PFLIB: Durch den Arbeitskreis Gesundheit und Pflege und durch deine Sprechstunden stehst du in engem Kontakt mit Beschäftigten. Was sind die dringendsten Themen, die dir rückgemeldet werden?
Klimt-Weithaler: Was mir die Kolleg:innen aus der Pflege erzählen, steht oft im krassen Gegensatz zu dem, was uns der Landesrat oder der Landeshauptmann berichten. Die Wahrheit ist, dass wir noch weit von einer Entspannung der Lage entfernt sind. Die Maßnahmen der Regierung sind ein Tropfen auf den heißen Stein. Viele Beschäftigte sagen, dass sie sich vor den Wintermonaten regelrecht fürchten – vor Krankenständen, Infektionen und nicht einmal annähernd genügend Personal, um die grundlegenden Aufgaben abzudecken. Es darf nicht zur Normalität werden, dass Pfleger:innen selbst dauernd im Krankenstand sind, weil sie völlig erschöpft sind. Ein Pfleger brachte es kürzlich so auf den Punkt: Sie wollen eigentlich nur das tun, was sie gelernt haben und einen Lohn bekommen, der zum Leben reicht. Dass man dafür kämpfen muss, ist ein Armutszeugnis für die aktuelle Politik. Gleichzeitig bewundere ich den unermüdlichen Einsatz der Beschäftigten. Trotz aller Einschnitte kämpfen sie immer noch für eine bessere Versorgung – und das unterstütze ich voll und ganz.

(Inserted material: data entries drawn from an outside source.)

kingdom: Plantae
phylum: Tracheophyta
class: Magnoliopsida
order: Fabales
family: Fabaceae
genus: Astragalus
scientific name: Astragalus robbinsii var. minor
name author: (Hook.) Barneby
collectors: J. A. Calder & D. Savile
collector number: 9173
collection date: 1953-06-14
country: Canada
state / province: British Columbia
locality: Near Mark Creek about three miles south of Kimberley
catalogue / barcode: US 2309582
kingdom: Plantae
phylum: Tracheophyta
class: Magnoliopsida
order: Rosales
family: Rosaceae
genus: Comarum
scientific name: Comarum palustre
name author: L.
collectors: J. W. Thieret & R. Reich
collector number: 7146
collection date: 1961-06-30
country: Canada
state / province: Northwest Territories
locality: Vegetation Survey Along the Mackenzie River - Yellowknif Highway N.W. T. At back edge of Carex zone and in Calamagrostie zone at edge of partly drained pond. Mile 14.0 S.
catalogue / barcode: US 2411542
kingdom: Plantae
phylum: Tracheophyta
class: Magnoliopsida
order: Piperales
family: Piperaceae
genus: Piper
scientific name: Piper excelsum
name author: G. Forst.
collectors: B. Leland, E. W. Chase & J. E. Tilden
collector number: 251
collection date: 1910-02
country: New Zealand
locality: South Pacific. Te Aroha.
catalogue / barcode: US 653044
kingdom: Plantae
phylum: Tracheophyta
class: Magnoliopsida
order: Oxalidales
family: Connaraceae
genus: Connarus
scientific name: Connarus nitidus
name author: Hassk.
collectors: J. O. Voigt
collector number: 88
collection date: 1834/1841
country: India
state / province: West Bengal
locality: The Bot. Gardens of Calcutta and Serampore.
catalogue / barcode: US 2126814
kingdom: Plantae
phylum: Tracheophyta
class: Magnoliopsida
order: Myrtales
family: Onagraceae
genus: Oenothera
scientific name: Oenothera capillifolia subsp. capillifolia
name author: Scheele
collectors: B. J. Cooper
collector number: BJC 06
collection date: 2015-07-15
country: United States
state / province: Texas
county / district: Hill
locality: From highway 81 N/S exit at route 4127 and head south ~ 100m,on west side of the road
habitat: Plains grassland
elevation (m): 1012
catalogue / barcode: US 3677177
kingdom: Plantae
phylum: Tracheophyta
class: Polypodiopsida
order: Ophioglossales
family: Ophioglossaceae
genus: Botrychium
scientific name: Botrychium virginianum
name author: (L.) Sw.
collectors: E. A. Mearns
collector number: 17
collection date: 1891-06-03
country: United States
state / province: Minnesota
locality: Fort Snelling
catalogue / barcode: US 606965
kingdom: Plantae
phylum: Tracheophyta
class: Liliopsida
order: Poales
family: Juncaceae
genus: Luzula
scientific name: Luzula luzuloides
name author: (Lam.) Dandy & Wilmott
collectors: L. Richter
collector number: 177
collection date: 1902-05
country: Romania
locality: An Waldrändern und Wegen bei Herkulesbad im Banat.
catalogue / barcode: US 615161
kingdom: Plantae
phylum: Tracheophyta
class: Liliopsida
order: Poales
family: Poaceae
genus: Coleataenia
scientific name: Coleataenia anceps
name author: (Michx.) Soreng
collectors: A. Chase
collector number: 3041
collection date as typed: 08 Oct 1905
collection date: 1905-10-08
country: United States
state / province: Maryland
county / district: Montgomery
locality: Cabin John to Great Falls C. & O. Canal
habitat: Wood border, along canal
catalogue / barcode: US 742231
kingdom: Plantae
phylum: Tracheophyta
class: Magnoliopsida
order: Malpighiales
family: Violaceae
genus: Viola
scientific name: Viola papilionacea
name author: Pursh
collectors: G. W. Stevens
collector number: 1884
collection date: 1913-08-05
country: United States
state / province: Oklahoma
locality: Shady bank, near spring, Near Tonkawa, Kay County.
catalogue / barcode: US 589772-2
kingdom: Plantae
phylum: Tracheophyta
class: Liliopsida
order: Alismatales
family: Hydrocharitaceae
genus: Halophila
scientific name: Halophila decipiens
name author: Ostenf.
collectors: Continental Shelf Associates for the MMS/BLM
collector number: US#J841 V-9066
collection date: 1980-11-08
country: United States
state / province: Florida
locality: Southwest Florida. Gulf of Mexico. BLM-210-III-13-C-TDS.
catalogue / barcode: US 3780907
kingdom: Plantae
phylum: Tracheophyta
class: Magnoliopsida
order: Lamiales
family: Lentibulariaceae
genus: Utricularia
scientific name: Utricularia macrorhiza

PFLIB: Wie kann es gelingen, dass Verbesserungen endlich auch umgesetzt werden?
Klimt-Weithaler: Je stärker wir im Landtag sind, desto schärfer können wir die Missstände benennen. Gemeinsam mit den Beschäftigten und dem Arbeitskreis werde wir dafür sorgen, dass die Verantwortlichen nicht mehr weghören können. Die 12.500 Unterschriften der Pflegepetition haben gezeigt, dass eine laute Stimme Veränderungen anstoßen kann – und das ist genau es, was wir weiter tun werden.
Claudia Klimt-Weithaler ist Klubobfrau der KPÖ im Landtag und dort Sprecherin für Gesundheit und
Pflege. Sie tritt bei der Landtagswahl am 24. November für die KPÖ als Spitzenkandidatin an.